## PROBLEM DESCRIPTION
Return exactly the listing's lines, from its first line to the line holding "139 124 14.10", ends included.
Segment Open
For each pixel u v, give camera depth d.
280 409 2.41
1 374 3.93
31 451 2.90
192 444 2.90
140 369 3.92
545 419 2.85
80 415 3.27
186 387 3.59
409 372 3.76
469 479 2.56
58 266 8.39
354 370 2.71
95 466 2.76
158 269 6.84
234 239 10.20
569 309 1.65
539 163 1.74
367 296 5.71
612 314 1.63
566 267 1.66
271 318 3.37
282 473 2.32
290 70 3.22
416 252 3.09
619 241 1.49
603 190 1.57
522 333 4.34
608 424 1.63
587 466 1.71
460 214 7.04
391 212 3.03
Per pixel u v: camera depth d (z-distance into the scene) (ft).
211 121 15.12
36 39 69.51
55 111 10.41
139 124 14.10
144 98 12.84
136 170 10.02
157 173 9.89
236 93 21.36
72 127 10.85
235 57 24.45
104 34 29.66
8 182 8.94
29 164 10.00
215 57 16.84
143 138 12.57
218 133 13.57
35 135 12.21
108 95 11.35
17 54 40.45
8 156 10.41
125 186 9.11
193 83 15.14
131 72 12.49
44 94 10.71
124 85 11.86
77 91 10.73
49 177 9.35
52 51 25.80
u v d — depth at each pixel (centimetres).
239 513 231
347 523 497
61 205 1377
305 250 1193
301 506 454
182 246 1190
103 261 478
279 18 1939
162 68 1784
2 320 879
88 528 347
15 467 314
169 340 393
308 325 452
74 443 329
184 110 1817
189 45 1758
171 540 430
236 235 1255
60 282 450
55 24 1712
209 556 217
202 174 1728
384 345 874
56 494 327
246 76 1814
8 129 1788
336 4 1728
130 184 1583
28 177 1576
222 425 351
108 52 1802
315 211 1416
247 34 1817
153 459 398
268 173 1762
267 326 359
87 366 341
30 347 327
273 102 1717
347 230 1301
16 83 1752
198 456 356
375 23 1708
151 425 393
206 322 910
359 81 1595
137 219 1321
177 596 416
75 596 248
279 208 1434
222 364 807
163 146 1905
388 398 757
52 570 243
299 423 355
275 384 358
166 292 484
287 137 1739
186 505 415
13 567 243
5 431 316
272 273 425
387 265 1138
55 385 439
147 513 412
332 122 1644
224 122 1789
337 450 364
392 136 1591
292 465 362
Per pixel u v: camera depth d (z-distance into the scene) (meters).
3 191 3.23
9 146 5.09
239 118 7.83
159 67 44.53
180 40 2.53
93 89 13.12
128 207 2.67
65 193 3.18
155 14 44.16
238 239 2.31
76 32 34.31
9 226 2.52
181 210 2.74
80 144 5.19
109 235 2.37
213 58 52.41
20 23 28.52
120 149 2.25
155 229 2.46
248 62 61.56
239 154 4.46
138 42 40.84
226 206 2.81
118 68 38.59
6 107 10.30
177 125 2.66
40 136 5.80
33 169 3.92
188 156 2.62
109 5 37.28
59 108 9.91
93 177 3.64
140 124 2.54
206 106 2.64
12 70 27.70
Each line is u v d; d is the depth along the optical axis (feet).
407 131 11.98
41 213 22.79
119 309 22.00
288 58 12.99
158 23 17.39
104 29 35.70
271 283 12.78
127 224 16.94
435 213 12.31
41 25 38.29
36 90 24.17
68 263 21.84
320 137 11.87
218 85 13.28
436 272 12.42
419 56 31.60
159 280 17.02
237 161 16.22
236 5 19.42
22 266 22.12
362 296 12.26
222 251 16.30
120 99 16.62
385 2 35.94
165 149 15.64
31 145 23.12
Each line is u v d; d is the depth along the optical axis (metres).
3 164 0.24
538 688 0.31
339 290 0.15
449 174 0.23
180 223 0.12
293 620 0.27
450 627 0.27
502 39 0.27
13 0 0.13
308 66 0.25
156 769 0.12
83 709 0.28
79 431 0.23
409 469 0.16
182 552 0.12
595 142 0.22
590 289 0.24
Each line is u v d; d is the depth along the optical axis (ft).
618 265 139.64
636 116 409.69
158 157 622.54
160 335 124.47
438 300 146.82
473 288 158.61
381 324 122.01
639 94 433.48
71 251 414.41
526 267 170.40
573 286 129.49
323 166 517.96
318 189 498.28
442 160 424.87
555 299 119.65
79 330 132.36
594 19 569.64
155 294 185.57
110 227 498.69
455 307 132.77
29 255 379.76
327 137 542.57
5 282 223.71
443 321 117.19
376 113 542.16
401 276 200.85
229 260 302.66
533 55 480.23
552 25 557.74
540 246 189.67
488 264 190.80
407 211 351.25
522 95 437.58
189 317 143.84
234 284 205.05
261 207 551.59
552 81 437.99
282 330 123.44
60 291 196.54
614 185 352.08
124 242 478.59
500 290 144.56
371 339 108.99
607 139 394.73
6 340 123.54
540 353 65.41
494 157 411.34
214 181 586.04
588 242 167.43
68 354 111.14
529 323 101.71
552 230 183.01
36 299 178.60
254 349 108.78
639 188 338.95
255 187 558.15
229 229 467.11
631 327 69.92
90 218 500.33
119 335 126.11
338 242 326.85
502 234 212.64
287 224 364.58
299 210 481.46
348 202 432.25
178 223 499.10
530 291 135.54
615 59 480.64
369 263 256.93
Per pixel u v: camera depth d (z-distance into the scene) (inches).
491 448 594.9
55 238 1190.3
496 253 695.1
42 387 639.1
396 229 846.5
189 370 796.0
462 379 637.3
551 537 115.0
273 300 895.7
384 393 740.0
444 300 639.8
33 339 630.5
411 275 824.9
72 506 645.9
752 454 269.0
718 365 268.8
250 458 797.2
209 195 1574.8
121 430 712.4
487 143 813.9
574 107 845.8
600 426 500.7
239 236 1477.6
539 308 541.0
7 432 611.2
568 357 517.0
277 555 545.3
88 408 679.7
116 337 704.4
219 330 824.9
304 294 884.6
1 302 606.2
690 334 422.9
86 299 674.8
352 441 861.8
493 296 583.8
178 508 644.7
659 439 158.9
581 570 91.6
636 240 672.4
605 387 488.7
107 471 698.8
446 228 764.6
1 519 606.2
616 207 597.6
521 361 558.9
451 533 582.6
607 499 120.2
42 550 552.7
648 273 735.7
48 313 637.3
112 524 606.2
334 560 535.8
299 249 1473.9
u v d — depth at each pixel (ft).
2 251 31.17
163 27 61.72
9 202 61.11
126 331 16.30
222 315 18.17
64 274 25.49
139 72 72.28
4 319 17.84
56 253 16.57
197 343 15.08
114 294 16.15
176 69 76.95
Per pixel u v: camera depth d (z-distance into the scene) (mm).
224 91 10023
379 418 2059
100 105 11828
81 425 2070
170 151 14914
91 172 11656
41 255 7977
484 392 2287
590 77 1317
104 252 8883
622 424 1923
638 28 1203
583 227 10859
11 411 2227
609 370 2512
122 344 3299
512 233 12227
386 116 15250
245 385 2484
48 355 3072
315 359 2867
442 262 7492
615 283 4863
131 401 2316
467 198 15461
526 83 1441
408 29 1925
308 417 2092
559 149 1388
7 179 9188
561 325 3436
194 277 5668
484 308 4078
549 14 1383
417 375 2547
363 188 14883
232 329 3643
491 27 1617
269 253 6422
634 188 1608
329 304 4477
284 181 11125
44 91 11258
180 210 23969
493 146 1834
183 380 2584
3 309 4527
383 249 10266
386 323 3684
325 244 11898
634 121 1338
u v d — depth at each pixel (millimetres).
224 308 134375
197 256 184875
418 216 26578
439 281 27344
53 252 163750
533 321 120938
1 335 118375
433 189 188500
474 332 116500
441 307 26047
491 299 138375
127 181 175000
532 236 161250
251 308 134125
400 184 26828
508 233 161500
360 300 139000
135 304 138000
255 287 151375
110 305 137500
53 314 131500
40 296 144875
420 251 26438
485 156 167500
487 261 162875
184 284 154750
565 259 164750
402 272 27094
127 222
Segment Closed
## RESPONSE AREA
For each pixel u v, give camera depth d.
280 409 2.41
1 374 3.93
31 451 2.90
192 444 2.90
140 369 3.92
545 419 2.85
80 415 3.27
186 387 3.59
409 372 3.76
469 479 2.56
58 266 8.39
354 370 2.71
95 466 2.76
158 269 6.84
234 239 10.20
569 309 1.65
539 163 1.74
367 296 5.71
612 314 1.63
566 267 1.66
271 318 3.37
282 473 2.32
290 70 3.22
416 252 3.09
619 241 1.49
603 190 1.57
522 333 4.34
608 424 1.63
587 466 1.71
460 214 7.04
391 212 3.03
Per pixel u v: camera depth d (z-distance into the scene) (ft).
211 121 15.12
36 39 69.51
55 111 10.41
139 124 14.10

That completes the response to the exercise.